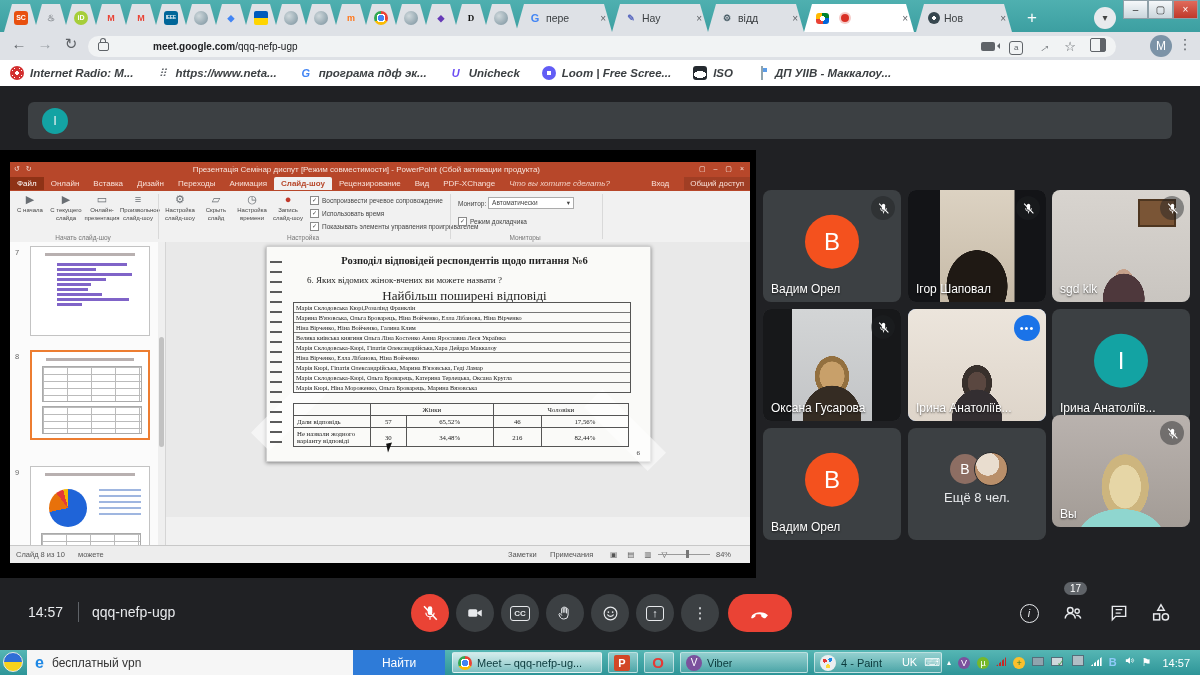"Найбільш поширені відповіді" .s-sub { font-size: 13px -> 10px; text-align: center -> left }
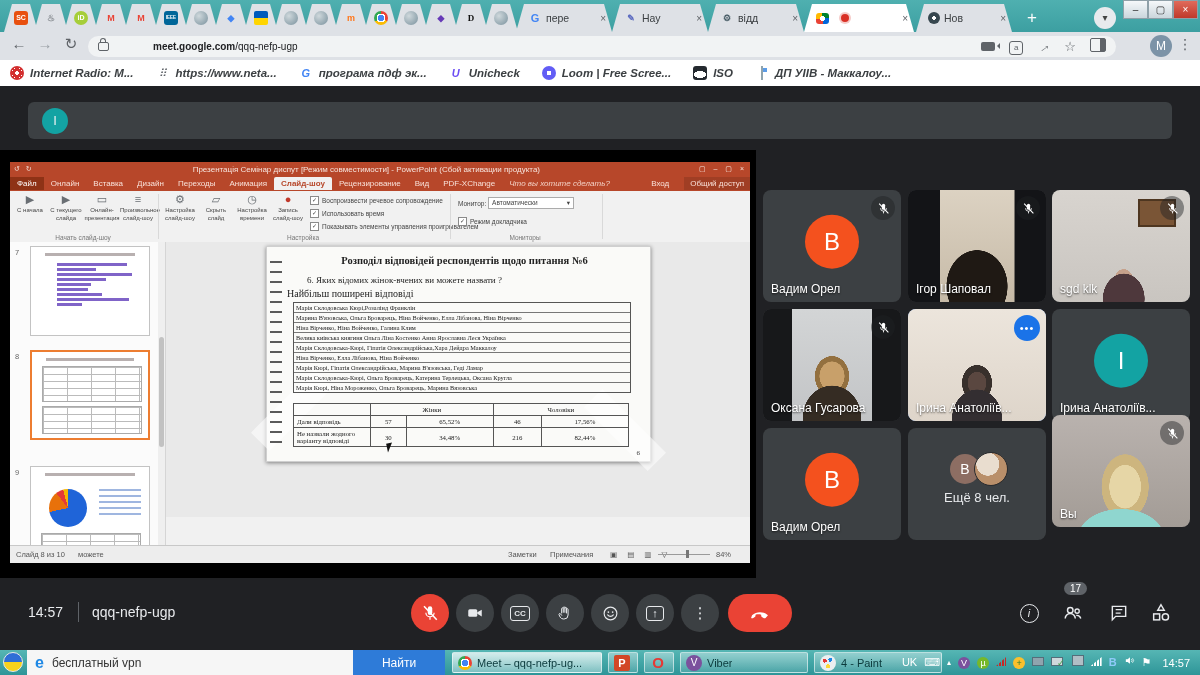"Оксана Гусарова" div.tile { html: <div> <div></div> <div>Оксана Гусарова</div> <div> <svg> <path></path> <path></path> <line></line> </svg> </div> </div> -> none }
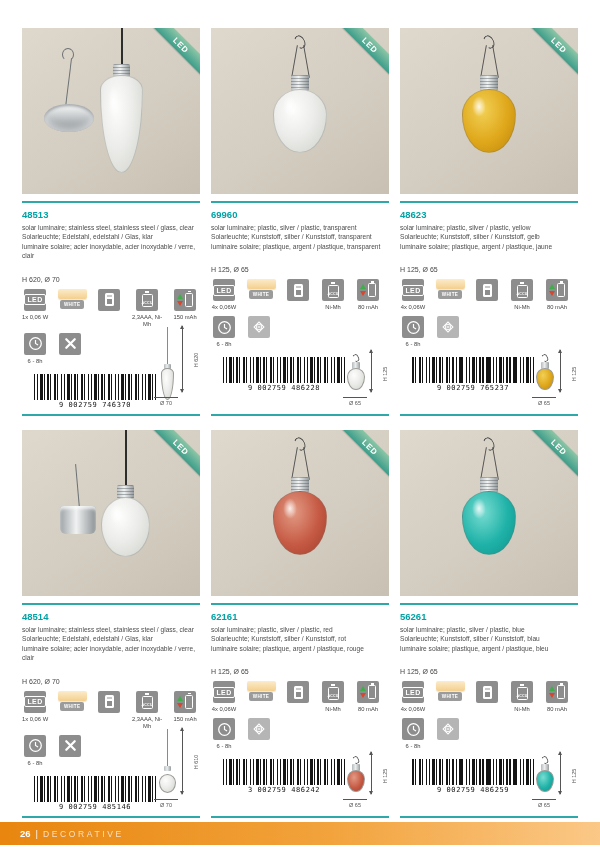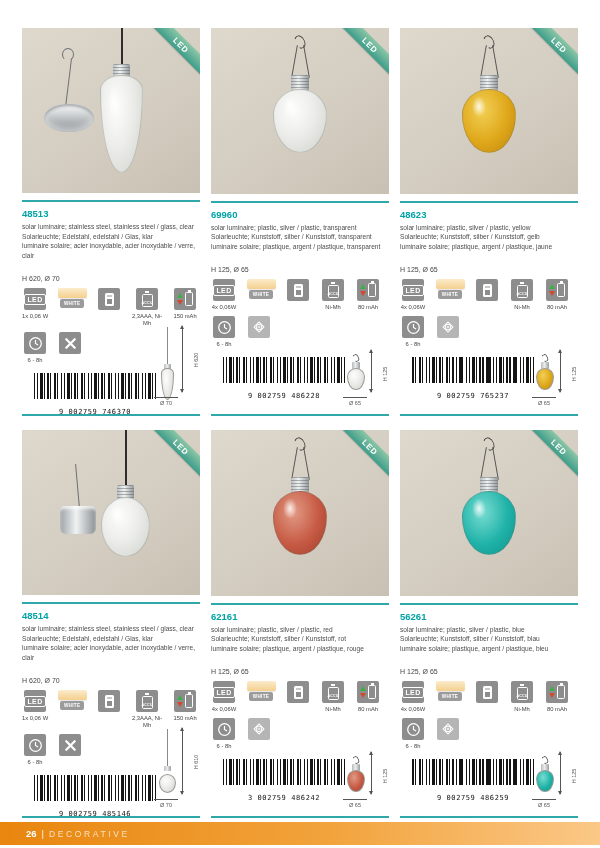"9 002759 486228" .ean { margin-top: 9px -> 1px }
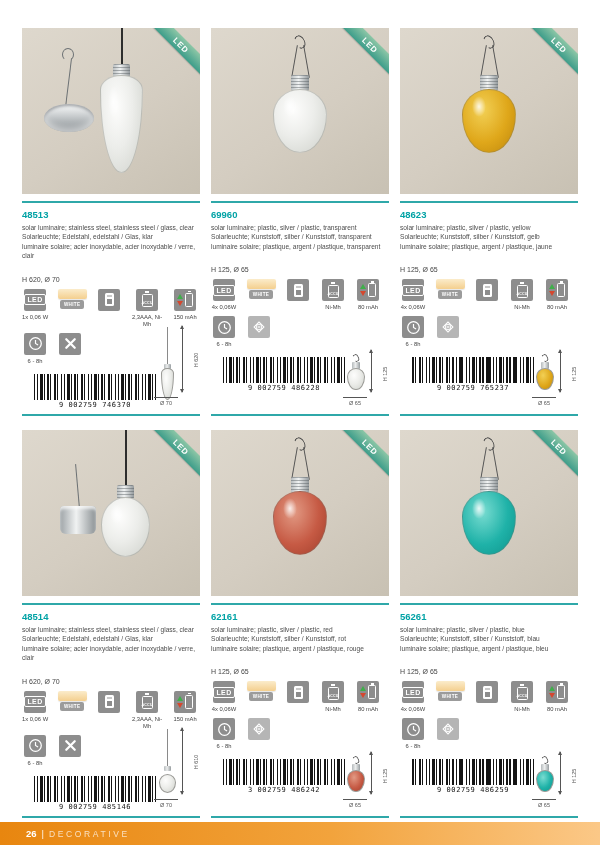"26" .footer { padding-left: 26px -> 20px }
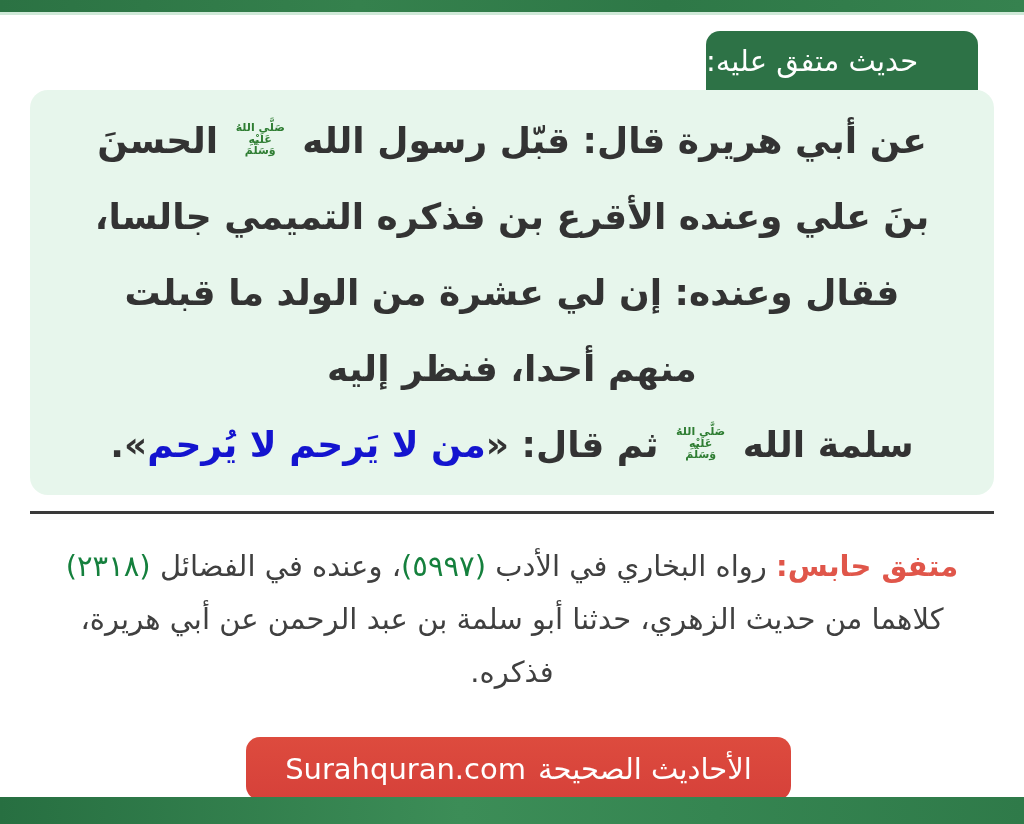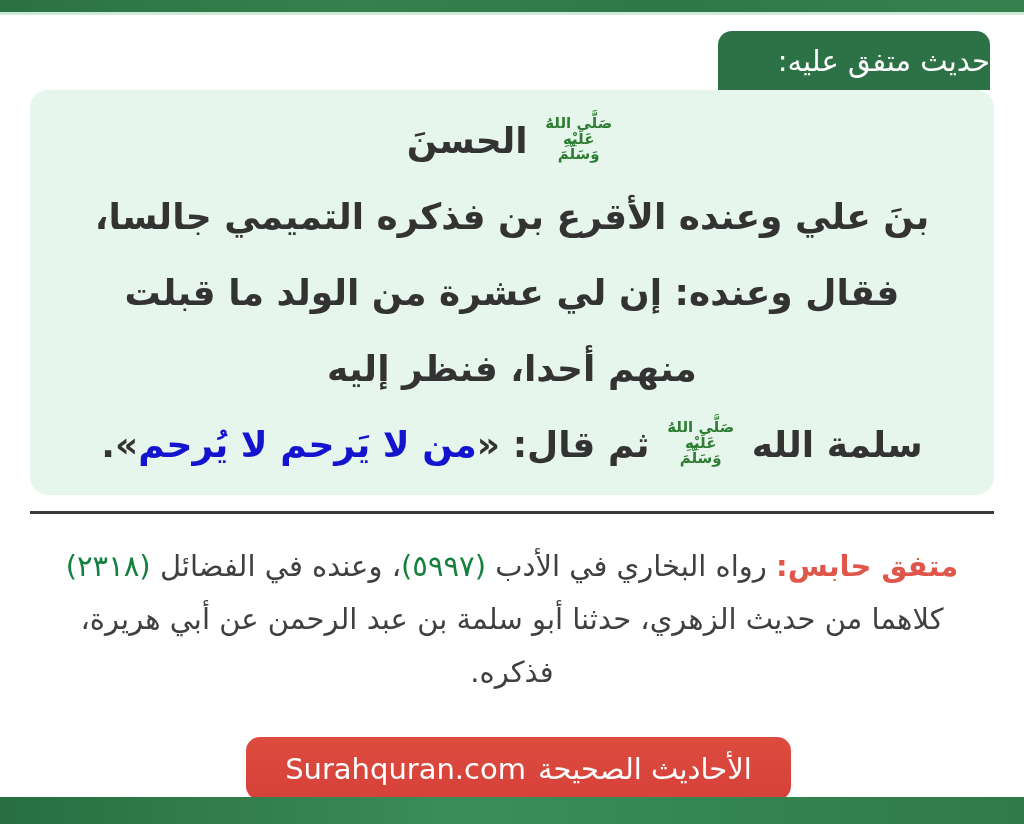"حديث متفق عليه:" .tab { justify-content: flex-start -> flex-end; right: 34px -> 46px }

━━━━━━━━━━━━━━━━━━━━━━━━━━━━━━

### TRY IT
Print each record exactly as it stands, omitting the pictures.

### RESPONSE AREA
"Найбільш поширені відповіді" .s-sub { font-size: 13px -> 10px; text-align: center -> left }
"Оксана Гусарова" div.tile { html: <div> <div></div> <div>Оксана Гусарова</div> <div> <svg> <path></path> <path></path> <line></line> </svg> </div> </div> -> none }
"9 002759 486228" .ean { margin-top: 9px -> 1px }
"26" .footer { padding-left: 26px -> 20px }
"حديث متفق عليه:" .tab { justify-content: flex-start -> flex-end; right: 34px -> 46px }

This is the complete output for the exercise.